The seminars were on "Whole of Organisation Approaches to Improving Teaching and Learning", a subject very dear to me and very timely for higher education in New Zealand to wrestle with. The seminar identifies improvement in teaching and learning as a strategic priority for HE institutions, which is frequently taken for granted in practice. The ideas generated in the seminars will form the basis for future Ako Aotearoa funding.
The initial findings certainly ring true, betraying a phenomenon that tends to undergird education - the knowledge/application gap. Consider these, from the covering letter by Dr Peter Coolbear, Director of Ako Aotearoa:
- Teaching and learning is not driven strategically in most tertiary organisations.
- This is of concern to all parties, and there is considerable willingness to address it.
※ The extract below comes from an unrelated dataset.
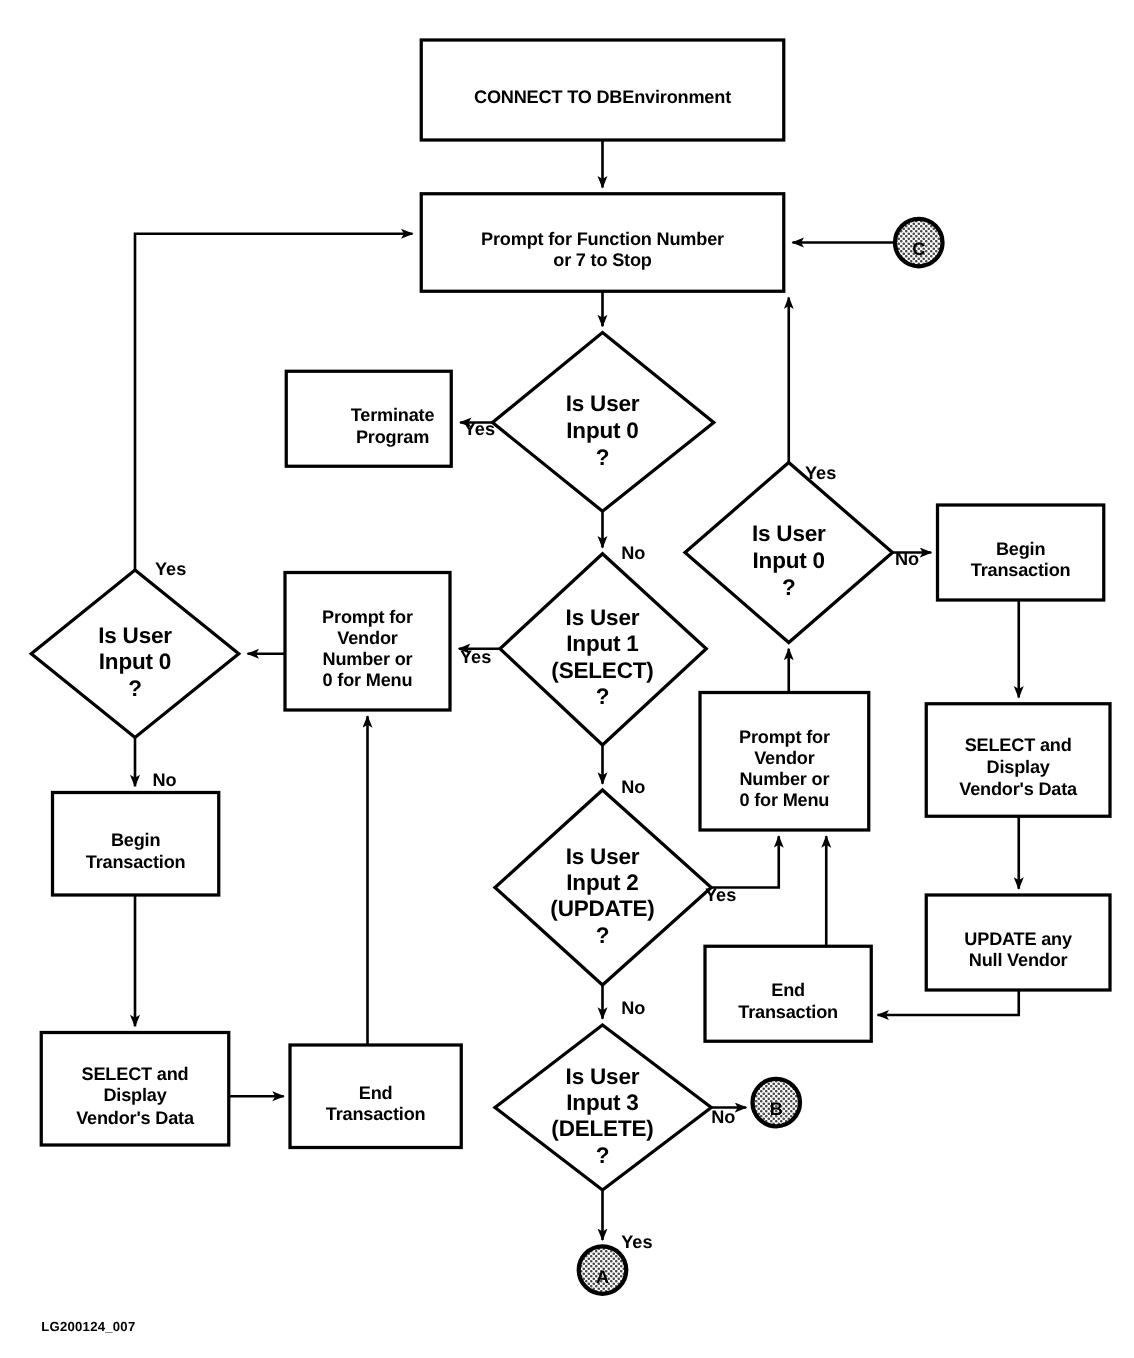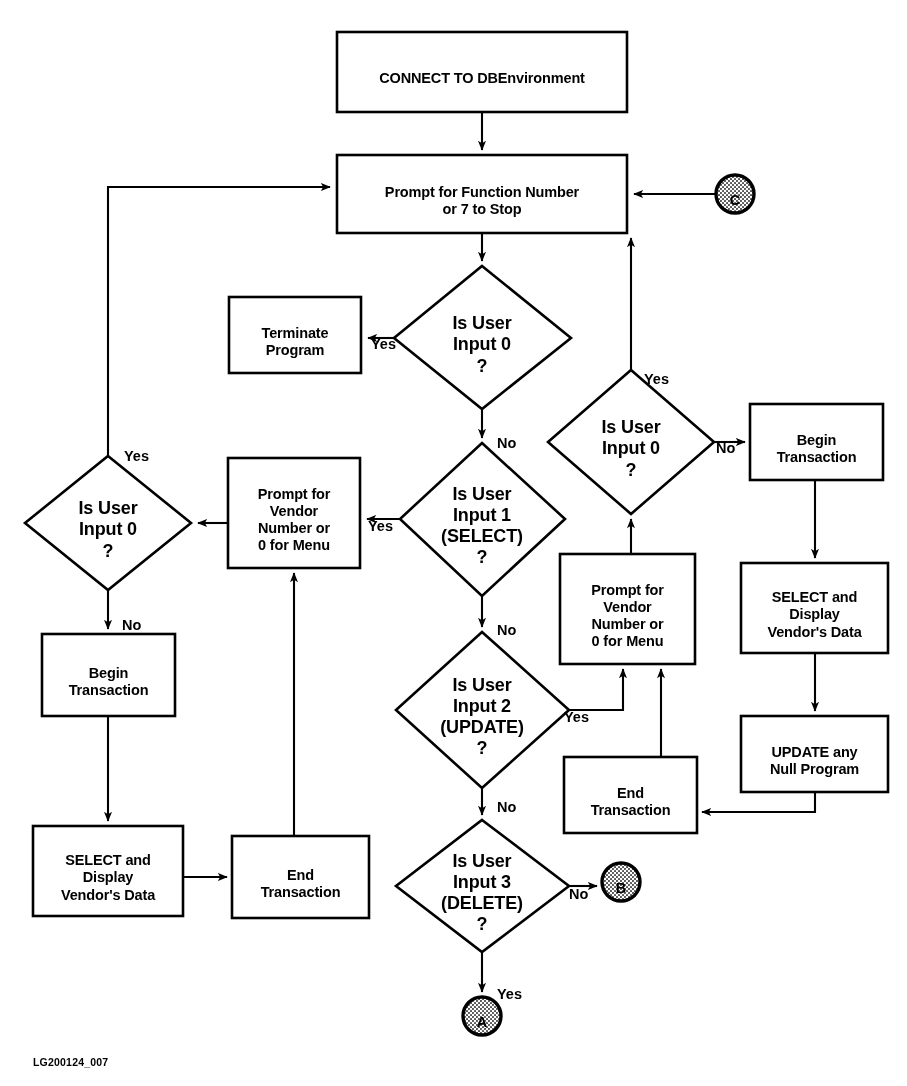"Terminate" div.node-label { padding-left: none -> 19px }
- These are complex matters and there is very definitely no one size fits all solution.
Straight away the mission, importance, and difficulty of Ako Aotearoa's role becomes clear!
Key observations for me from the report are as follows:
- The importance of identifying teaching as a profession in its own right, even at tertiary level. Boyer's (1990) scholarship of teaching, it seems, remains somewhat elusive in practice.
- The importance of - and associated difficulties of - measuring and rewarding effective teaching. How can you tell if a teacher is 'good' or not? Do you measure student outcomes, so easily manipulated? Do you measure student enjoyment, which may or may not equate to effective learning?
- "The locus of the debate [about organisaiotnal paradigm] needs to change to how can organisations become centred on teaching and learning; what this means; how it might be demonstrated to external stakeholders and how it might impact on the day-to-day operations of the organisation" (4.1.3, p.10)
- The importance of effective professional development, which is strategically aligned.
This last item is of major import to me as my role is somewhat strategically aligned with teaching and learning, and professional development is an area I am currently concerned with. It occurs to me that there are different forms of professional development that might focus on technical skill, general principles, reflective practice or strategic alignment; the term 'professional development' does tend to be a rather amorphous one, with a number of assumptions lying beneath its use.
What does the term professional development immediately imply for you? A two hour workshop on preparing PowerPoint slideshows? A contentious debate about what constitutes effective teaching and learning, with a follow-up reflection?A full-course menu of theory, active learning, and discussion?
For my part, I am considering professional development that is explicit on general principles and reflective practice, is aligned with the specific strategic focus of the institution's teaching and learning objectives, and which is implicit in its treatment of technical skill. This is, well, 'complex' to achieve - and there is definitely no 'one size fits all solution' (point 3 above).
Naturally, this fills me with confidence in Ako Aotearoa's objectives. Already, it seems, there is a good handle on real issues and a commitment to engage with them.